I first heard about LaserFit lenses when inventor Dr. G commented on one of my web posts. Dr. G uses computers to precisely measure the surface of each eye to design customized non-rotational lenses. I was intrigued by the concept of computer-designed customized lenses, but at the time I could not justify the trip. It remained in the back of my mind as a possibility.
In November 2016 a number of variables fell into alignment, allowing me to schedule a LaserFit appointment. The week-long fitting process may seem excessive, but it took at least five separate appointments to get my first set of rotational scleral lenses perfected.
During the Monday appointment, Dr. G performed a comprehensive eye exam and took the digital measurements necessary to design a first set of lenses. My first pair of custom lenses arrived from the lab about 2:00 the next afternoon. For the remainder of the week, Dr. G checked visual acuity and the fit of the lenses during follow-up visits that lasted about half an hour.
The fit of the first lenses was excellent, but needed some adjustment for sharper vision. Each subsequent set of lenses improved my distance vision. By mid-week, Dr. G experimented on designing multifocal LaserFit lenses since that was what I was used to with my prior scleral lenses. Unfortunately the multifocal aspect came at the expense of distance acuity, so we reluctantly gave up on the idea. Dr. G had warned me from the outset that I would lose near vision, but I had not expected the change to be so dramatic. He suggested trying monovision (one lens designed for distance and one for near vision) but just as when I had LASIK surgery, I prefer to have both eyes corrected for distance.
Although I was relatively successful wearing standard rotational scleral lenses, I by far prefer my LaserFit lenses. Because they are designed to exactly follow the contour of my eyes, my vision is clearer and the lenses are more comfortable for a longer period of time. In addition, they do not rely on suction to stay in place and are therefore much easier to remove.
Unfortunately, VSP ended up paying hardly anything toward the lenses or the exam. This was my fault for not double-checking: between the time I first looked into LaserFit and the time that I went, Dr. G had opted out of the VSP network. I strongly urge checking with vision insurance before booking an appointment. I was fortunate to have banked enough in my HSA to cover a good chunk of the expenses. I am about to see my local optometrist to over-refract my lenses and am hopeful that insurance will cover the new pair.

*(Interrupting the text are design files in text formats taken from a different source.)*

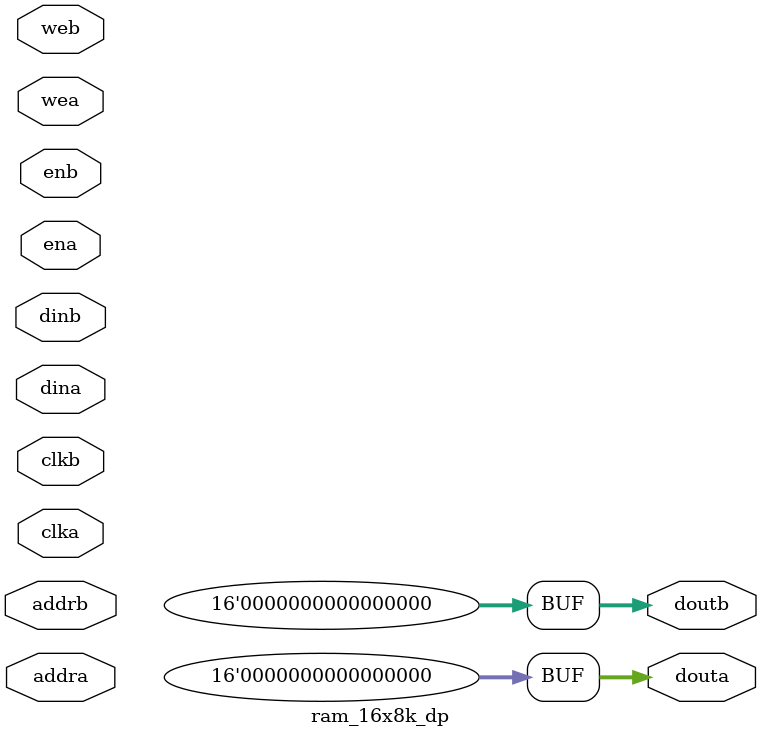
<source format=v>
module ram_16x8k_dp(	// file.cleaned.mlir:2:3
  input         clka,	// file.cleaned.mlir:2:30
                ena,	// file.cleaned.mlir:2:45
  input  [1:0]  wea,	// file.cleaned.mlir:2:59
  input  [12:0] addra,	// file.cleaned.mlir:2:73
  input  [15:0] dina,	// file.cleaned.mlir:2:90
  input         clkb,	// file.cleaned.mlir:2:106
                enb,	// file.cleaned.mlir:2:121
  input  [1:0]  web,	// file.cleaned.mlir:2:135
  input  [12:0] addrb,	// file.cleaned.mlir:2:149
  input  [15:0] dinb,	// file.cleaned.mlir:2:166
  output [15:0] douta,	// file.cleaned.mlir:2:183
                doutb	// file.cleaned.mlir:2:200
);

  assign douta = 16'h0;	// file.cleaned.mlir:3:15, :4:5
  assign doutb = 16'h0;	// file.cleaned.mlir:3:15, :4:5
endmodule


</source>
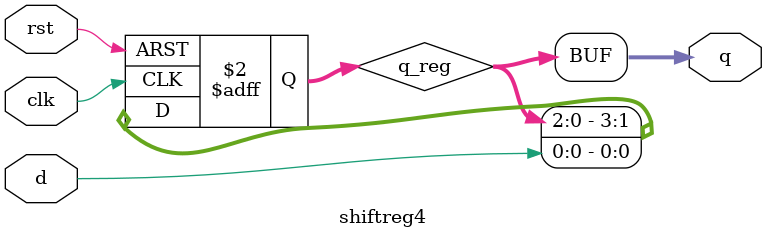
<source format=sv>
module shiftreg4  (
    input logic clk,
    input logic rst,
    input logic d,
    output logic [3:0] q
);
    
    reg [3:0] q_reg;
    always @(posedge clk or posedge rst) begin
        if (rst) q_reg <= 4'b0;
        else q_reg <= {q_reg[2:0], d};
    end
    assign q = q_reg;
endmodule
</source>
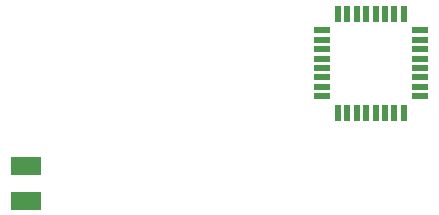
<source format=gbr>
G04 EAGLE Gerber RS-274X export*
G75*
%MOMM*%
%FSLAX34Y34*%
%LPD*%
%INSolderpaste Top*%
%IPPOS*%
%AMOC8*
5,1,8,0,0,1.08239X$1,22.5*%
G01*
%ADD10R,0.550000X1.470000*%
%ADD11R,1.470000X0.550000*%
%ADD12R,2.600000X1.500000*%


D10*
X28000Y-212300D03*
X20000Y-212300D03*
X12000Y-212300D03*
X4000Y-212300D03*
X-4000Y-212300D03*
X-12000Y-212300D03*
X-20000Y-212300D03*
X-28000Y-212300D03*
D11*
X-41700Y-226000D03*
X-41700Y-234000D03*
X-41700Y-242000D03*
X-41700Y-250000D03*
X-41700Y-258000D03*
X-41700Y-266000D03*
X-41700Y-274000D03*
X-41700Y-282000D03*
D10*
X-28000Y-295700D03*
X-20000Y-295700D03*
X-12000Y-295700D03*
X-4000Y-295700D03*
X4000Y-295700D03*
X12000Y-295700D03*
X20000Y-295700D03*
X28000Y-295700D03*
D11*
X41700Y-282000D03*
X41700Y-274000D03*
X41700Y-266000D03*
X41700Y-258000D03*
X41700Y-250000D03*
X41700Y-242000D03*
X41700Y-234000D03*
X41700Y-226000D03*
D12*
X-292100Y-340600D03*
X-292100Y-370600D03*
M02*

</source>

I wear my LaserFit lenses up to 16 hours each day. After trying and rejecting various types of over-the-counter readers, I eventually bought glasses with progressive lenses that have no distance correction for wearing at work. At night I use drops (either TheraTears Nighttime or Refresh Celluvisc) and wear a patch over my left eye. I follow a more-or-less primal/paleo diet and am careful to drink a lot of water, both of which I feel are helpful.
Ten years have passed since I awoke from surgery to facial paralysis and dry eye. Fortunately, I have regained enough facial movement that most people don’t realize there is anything wrong, and have a workable solution for my single-sided dry eye. It is expensive and requires planning, but does not keep me from doing just about anything I want. I have been zip-lining and white water rafting in Costa Rica, hiking in England, and am going on safari in Tanzania next February.
Even though LASIK did not cause me personal long-term distress, I no longer recommend it. I was truly shocked to learn the damage the procedure can cause as well as the non-responsiveness of the industry.